→ DOCUMENT EXCERPT:
- Opening Delimiter -
In some embodiments, modifying the operating point includes modifying a supply voltage of the oscillator circuit. In some embodiments, operating the oscillator circuit includes adjusting a frequency of the output of the oscillator circuit as a function of the capacitance. In an embodiment, operating the oscillator circuit includes operating a Schmidt trigger that is connected in a feedback loop including the pressure sensor. In a disclosed embodiment, operating the oscillator circuit includes switching the oscillator circuit between the pressure sensor and a reference capacitance, and calibrating the dependence includes comparing first and second outputs of the oscillator circuit when connected to the pressure sensor and to the reference capacitance, respectively.
There is additionally provided, in accordance with an embodiment of the present invention, apparatus including a pressure sensor and calibration circuitry. The pressure sensor is configured to be fitted in a living organ in which an ambient pressure varies as a function of time, and to sense the ambient pressure using a capacitance that varies in response to the ambient pressure, so as to produce a time-varying waveform. The calibration circuitry is configured to apply to the pressure sensor a calibration voltage that modifies the capacitance and thus the time-varying waveform, to process the time-varying waveform so as to isolate and measure a contribution of the calibration voltage to the waveform, and to calibrate a dependence of the capacitance on the ambient pressure using the measured contribution of the calibration voltage.
- Closing Delimiter -
→ DATASET RECORDS:
- Opening Delimiter -
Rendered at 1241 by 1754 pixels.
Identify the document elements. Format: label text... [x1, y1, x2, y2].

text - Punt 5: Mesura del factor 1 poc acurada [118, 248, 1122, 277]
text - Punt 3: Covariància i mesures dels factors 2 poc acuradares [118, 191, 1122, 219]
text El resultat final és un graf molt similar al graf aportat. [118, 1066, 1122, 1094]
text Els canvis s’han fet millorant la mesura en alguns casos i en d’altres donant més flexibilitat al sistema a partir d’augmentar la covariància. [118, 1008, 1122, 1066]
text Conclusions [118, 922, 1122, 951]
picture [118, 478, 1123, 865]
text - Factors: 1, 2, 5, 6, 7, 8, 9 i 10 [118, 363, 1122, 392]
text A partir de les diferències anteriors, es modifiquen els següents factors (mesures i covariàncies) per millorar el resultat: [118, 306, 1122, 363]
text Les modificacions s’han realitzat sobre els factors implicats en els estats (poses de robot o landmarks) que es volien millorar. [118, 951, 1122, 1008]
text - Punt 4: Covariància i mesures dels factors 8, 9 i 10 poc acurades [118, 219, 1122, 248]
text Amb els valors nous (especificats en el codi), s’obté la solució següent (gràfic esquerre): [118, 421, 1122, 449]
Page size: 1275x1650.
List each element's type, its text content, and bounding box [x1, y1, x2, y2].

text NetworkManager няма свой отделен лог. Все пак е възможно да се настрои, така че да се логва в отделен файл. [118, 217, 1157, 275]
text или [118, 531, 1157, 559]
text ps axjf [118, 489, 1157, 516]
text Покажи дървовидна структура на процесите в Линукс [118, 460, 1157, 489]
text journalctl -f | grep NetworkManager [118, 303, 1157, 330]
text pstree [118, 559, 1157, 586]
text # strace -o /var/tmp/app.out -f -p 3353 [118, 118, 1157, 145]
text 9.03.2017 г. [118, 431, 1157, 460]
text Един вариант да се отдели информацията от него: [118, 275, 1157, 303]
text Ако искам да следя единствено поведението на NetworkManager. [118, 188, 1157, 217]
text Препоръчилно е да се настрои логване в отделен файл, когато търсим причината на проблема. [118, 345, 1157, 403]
- Closing Delimiter -
→ TASKS:
#1 From the pressure sensor excerpt, reproduce word for word the part that opens with the words containing "There is additionally" and closes with "the calibration voltage.".
#2 Translate this sentence from the pressure sensor excerpt into Spanish: "In some embodiments, modifying the operating point includes modifying a supply voltage of the oscillator circuit."
The rows aren't needed here.

→ ANSWERS BY ITEM:
#1
There is additionally provided, in accordance with an embodiment of the present invention, apparatus including a pressure sensor and calibration circuitry. The pressure sensor is configured to be fitted in a living organ in which an ambient pressure varies as a function of time, and to sense the ambient pressure using a capacitance that varies in response to the ambient pressure, so as to produce a time-varying waveform. The calibration circuitry is configured to apply to the pressure sensor a calibration voltage that modifies the capacitance and thus the time-varying waveform, to process the time-varying waveform so as to isolate and measure a contribution of the calibration voltage to the waveform, and to calibrate a dependence of the capacitance on the ambient pressure using the measured contribution of the calibration voltage.

#2 En algunas realizaciones, modificar el punto de operación incluye modificar una tensión de alimentación del circuito oscilador.